Vesuvio Pizzeria, one of the longest-running and most beloved pizzerias in Toronto, is closing its doors for good this weekend.
“Our last day of operation for pickup and delivery will be Sunday, April 19,” the Pugliese family, who founded and own the Junction-based business, wrote in a farewell post on Facebook.
The coronavirus played a role in the decision to close, they say, making Vesuvio one of the earliest casualties in what business owners and industry watchers have warned will be a decimating event for restaurants in Toronto and elsewhere.
The business was opened in 1957 by the four Pugliese brothers and became known as one of the city’s first “New York-style” pizzerias. When they opened, the Junction was still an alcohol-free “dry” community, which made it difficult for restaurants to stay afloat in that area – but the quality of the food, the owners write, still made it a destination for diners. Alongside other local business owners, they fought to repeal the alcohol ban, which was finally eliminated in 1997.

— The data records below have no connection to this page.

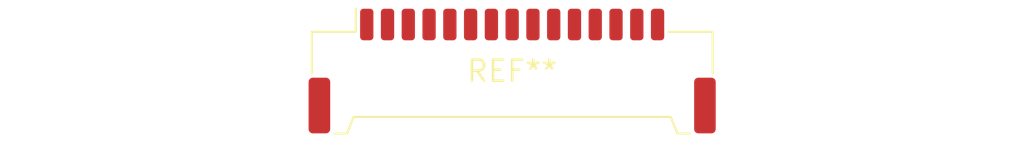
<source format=kicad_pcb>
(kicad_pcb (version 20240108) (generator pcbnew)

  (general
    (thickness 1.6)
  )

  (paper "A4")
  (layers
    (0 "F.Cu" signal)
    (31 "B.Cu" signal)
    (32 "B.Adhes" user "B.Adhesive")
    (33 "F.Adhes" user "F.Adhesive")
    (34 "B.Paste" user)
    (35 "F.Paste" user)
    (36 "B.SilkS" user "B.Silkscreen")
    (37 "F.SilkS" user "F.Silkscreen")
    (38 "B.Mask" user)
    (39 "F.Mask" user)
    (40 "Dwgs.User" user "User.Drawings")
    (41 "Cmts.User" user "User.Comments")
    (42 "Eco1.User" user "User.Eco1")
    (43 "Eco2.User" user "User.Eco2")
    (44 "Edge.Cuts" user)
    (45 "Margin" user)
    (46 "B.CrtYd" user "B.Courtyard")
    (47 "F.CrtYd" user "F.Courtyard")
    (48 "B.Fab" user)
    (49 "F.Fab" user)
    (50 "User.1" user)
    (51 "User.2" user)
    (52 "User.3" user)
    (53 "User.4" user)
    (54 "User.5" user)
    (55 "User.6" user)
    (56 "User.7" user)
    (57 "User.8" user)
    (58 "User.9" user)
  )

  (setup
    (pad_to_mask_clearance 0)
    (pcbplotparams
      (layerselection 0x00010fc_ffffffff)
      (plot_on_all_layers_selection 0x0000000_00000000)
      (disableapertmacros false)
      (usegerberextensions false)
      (usegerberattributes false)
      (usegerberadvancedattributes false)
      (creategerberjobfile false)
      (dashed_line_dash_ratio 12.000000)
      (dashed_line_gap_ratio 3.000000)
      (svgprecision 4)
      (plotframeref false)
      (viasonmask false)
      (mode 1)
      (useauxorigin false)
      (hpglpennumber 1)
      (hpglpenspeed 20)
      (hpglpendiameter 15.000000)
      (dxfpolygonmode false)
      (dxfimperialunits false)
      (dxfusepcbnewfont false)
      (psnegative false)
      (psa4output false)
      (plotreference false)
      (plotvalue false)
      (plotinvisibletext false)
      (sketchpadsonfab false)
      (subtractmaskfromsilk false)
      (outputformat 1)
      (mirror false)
      (drillshape 1)
      (scaleselection 1)
      (outputdirectory "")
    )
  )

  (net 0 "")

  (footprint "Molex_Panelmate_53780-1570_1x15-1MP_P1.25mm_Horizontal" (layer "F.Cu") (at 0 0))

)

</source>
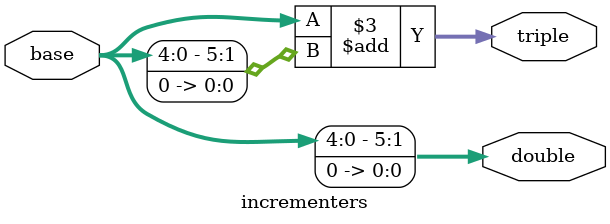
<source format=sv>
module incrementers (
    input [5:0] base,
    output [5:0] double,
    output [5:0] triple
);
    assign double = base << 1;
    assign triple = base + (base << 1);
endmodule

</source>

The restaurant remained a local fixture for both dine-in and delivery – and due to its longstanding presence in the neigbourhood, it was particularly beloved among Junction residents. In NOW’s 2017 feature on Toronto’s longest-running restaurants, co-owners Ettore and Piera Pugliese shared that they were one of the only restaurants to stay open during the blackout of 2003, and that they kept serving customers even though the police tried to get everyone to clear out: “Fourteen years later, people are still thanking us for feeding them.”
Now, the family says, they’re looking forward to a little bit of downtime: “We’re proud of what we have achieved and look to the future with optimism,” they write.